======== Provided text
I enjoy reading your column and value your insights. We are making a decision regarding whether to allow our 18-year-old son to be a counselor in camp this year. This is something he very much wants to do and there are aspects I think he will be good at it. However, he struggles a lot with responsibility throughout the year. He is notoriously unreliable, has trouble waking up in the morning, and you can't count on him for anything. We are concerned that we are setting him up for failure by allowing him to take a job in camp. Not to mention the implications of his irresponsibility on the campers and staff.  On the other hand, maybe, it will be good for his self-confidence, he is not a great student and might do better in camp where his personality is more of a factor than his academics. I would appreciate any insight you can provide. Thanks. 



Of course I can speak only generally since I don’t know the history, ways in which your son has reacted in the past, the interaction between you and him (both prior and in the aftermath), and various other factors.

Very often, when we try and protect others, we wind up causing more harm than good. I certainly understand your concerns. You want to make sure that your son doesn’t fail, thus getting the message that he is a failure and incapable of responsibility. However, think of the message that he receives when his parents try and protect him from failure. The message is likely to be that he is such an abject failure that he cannot be allowed  to make the attempt.  He is not only denied the opportunity to succeed, but he is also given the sense that his parents believe that he will fail.
================
* _What is required_
Resume the advice column about letting an unreliable 18-year-old son work as a camp counselor, picking up right after its last sentence.
======== Information provided
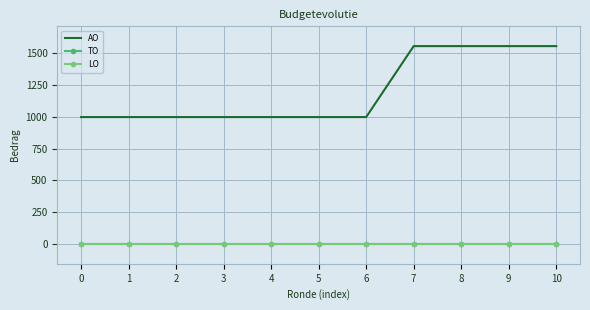

Reading left to right, list all the values displayed in this chart.

AO: 0=998	1=998	2=998	3=998	4=998	5=998	6=998	7=1556	8=1556	9=1556	10=1556
TO: 0=0	1=0	2=0	3=0	4=0	5=0	6=0	7=0	8=0	9=0	10=0
LO: 0=0	1=0	2=0	3=0	4=0	5=0	6=0	7=0	8=0	9=0	10=0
================
* _Solved problem_
Naturally, most parents have always been focused on those things that would help their children to achieve success in life. But I think that this was a more macro view in past generations. I believe that today’s parents are far more concerned about their children failing in specific areas and in specific tasks. This can easily lead to helicopter parenting, where parents feel too strong a need to control their children’s lives in order for them to succeed. Unfortunately, this can easily backfire, robbing children of their self-determination, self-assurance, and ultimately their self-esteem.

Naturally, it is always good to emphasize people’s positive qualities and their strengths (both generally and in specific areas). It could certainly help to show your son that you have confidence in the areas in which he excels. This, however, can become a double-edged sword; he might view too much emphasis as an indication that he is useless in other areas and with regard to other abilities. This would be a specific concern when he has previously gotten the sense that he is incompetent. It is therefore important to give him the sense that you generally have confidence in his ability to succeed.

Children and adolescents (as well as adults) need to develop consequential thinking, allowing them to learn from their mistakes through natural reward and consequences. When we consistently shield our children from mistakes and failures, we are ultimately working against them. They not only have a limited ability to make proper decisions, but they can also believe that they wouldn’t be able to do so if the opportunity arose.

I understand your concern about the risk of your son’s specific failures. However, you need to ask yourself—both on an individual basis and in general—if, ultimately, you are doing him more harm than good.

With regard to summer camp, for instance, what would constitute “failure?” What negative consequence might this cause for your son? What positive consequence might it cause (like learning to be self-sufficient despite “failure,” or simply that there are consequences for his actions)? In the long run, will your interference be good or bad for him.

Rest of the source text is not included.